Commerical Rates

The residential rate per kilowatt-hour (kWh) at $0.0739 will remain the same.  The Daily System Charge of 62 cents per day will increase to 63 cents per day.  

Here are the impacts based on a 30 day month:
New daily system charge:                   $18.90
Previous daily system charge:            $18.60
Increase:                                              $ 3.00
The average monthly bill will increase from approximately $116 to $119. 
The major driver of the rate increase is rising power costs due to the following:
  • Bonneville Power Administration (BPA) is increasing rates charged to customer utilities on October 1, 2019.  BPA is the major provider of power and transmission services to public utilities in the Northwest.
  • An increase in the requirement under the Energy Independence Act (passed in 2006) to purchase renewable resources.

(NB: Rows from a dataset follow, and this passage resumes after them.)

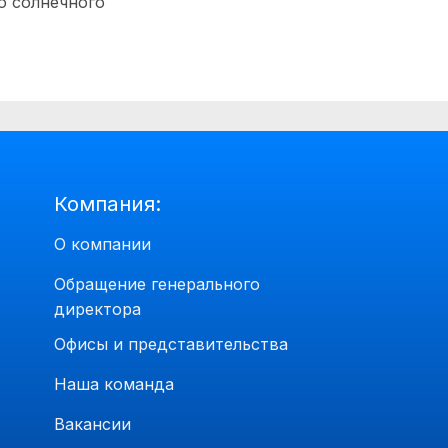
о солнечного
Компания:
О компании
Обращение генерального
директора
Офисы и представительства
Наша команда
Вакансии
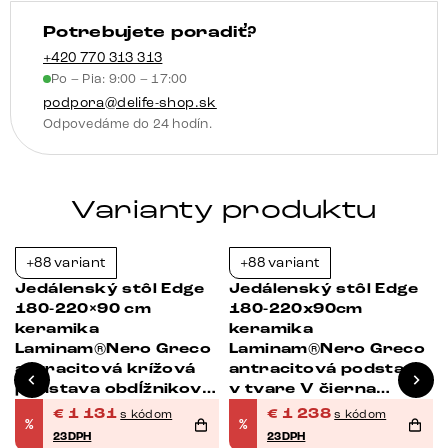
oceľ
Potrebujete poradiť?
nerezová
oceľ
+420 770 313 313
Po – Pia: 9:00 – 17:00
rozkladací
podpora@delife-shop.sk
Odpovedáme do 24 hodín.
Varianty produktu
+88 variant
+88 variant
-38%
-37%
Jedálenský stôl Edge
Jedálenský stôl Edge
180-220×90 cm
180-220x90cm
keramika
keramika
Laminam®Nero Greco
Laminam®Nero Greco
antracitová krížová
antracitová podstava
podstava obdĺžnikový
v tvare V čierna
nerezová oceľ
rozkladací
€
1 131
€
1 238
s kódom
s kódom
%
%
rozkladací
23DPH
23DPH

Effective January 1, 2020, that requirement increases from 9% to 15% which requires Benton PUD to acquire additional renewable energy that adds to overall power costs.
  • Power costs are projected to be up approximately $4 million in 2019 primarily resulting from a combination of two factors:  1) a much lower than average water year which reduces energy production from Benton PUD’s share of the Northwest hydroelectric system, and 2) extreme weather throughout the Northwest in February and March causing most Northwest utilities to purchase more energy at significantly higher market prices.
Benton PUD’s last overall revenue increase was 4.9% in September 2016. 

The kilowatt-hour rate will remain the same.  The Daily System Charge is billed at the old rate for usage incurred in September and the new rate for usage incurred in October.

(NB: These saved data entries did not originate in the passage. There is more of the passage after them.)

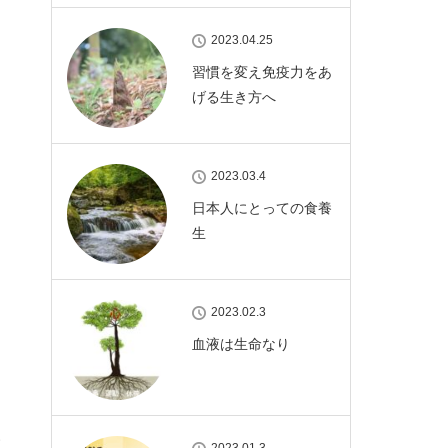
2023.04.25
習慣を変え免疫力をあ
わ
げる生き方へ
2023.03.4
日本人にとっての食養
生
2023.02.3
血液は生命なり
い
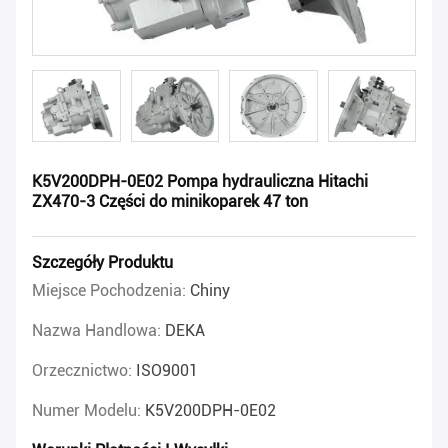
K5V200DPH-0E02 Pompa hydrauliczna Hitachi
ZX470-3 Części do minikoparek 47 ton
Szczegóły Produktu
Miejsce Pochodzenia:
Chiny
Nazwa Handlowa:
DEKA
Orzecznictwo:
ISO9001
Numer Modelu:
K5V200DPH-0E02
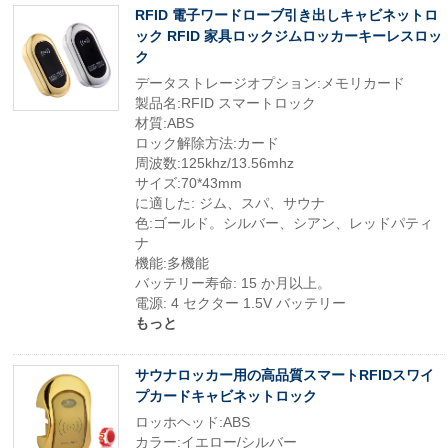
RFID 電子ワードローブ引き出しキャビネットロ
ック RFID 家具ロックジムロッカーキーレスロッ
ク
データストレージオプション:メモリカード
製品名:RFID スマートロック
材質:ABS
ロック解除方法:カード
周波数:125khz/13.56mhz
サイズ:70*43mm
に適した: ジム、スパ、サウナ
色:ゴールド。シルバー、シアン、レッドパティ
ナ
機能:多機能
バッテリー寿命: 15 か月以上。
電源: 4 セクター 1.5V バッテリー
もっと
サウナロッカー用の高品質スマートRFIDスワイ
プカードキャビネットロック
ロッホヘッド:ABS
カラー:イエロー/シルバー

Street lights and security lights are not able to be prorated for billing periods that span October 1, 2017.  For these rate classes, the rate change will be applied to billing periods that begin on or after October 1, 2017.

The daily system charge is the rate component designed to recover certain fixed costs involved in providing electricity to a home or business, including such things as maintaining substations, poles and lines, meters, issuing bills, and maintaining records.  There is a minimum level of infrastructure required to serve a customer.

The monthly demand charge is the rate component designed to recover fixed costs associated with sizing the system to handle the maximum amount of energy consumed at a moment in time.

The monthly energy charge is the rate component designed to recover variable power supply costs.  The monthly energy charge currently includes a portion of fixed costs.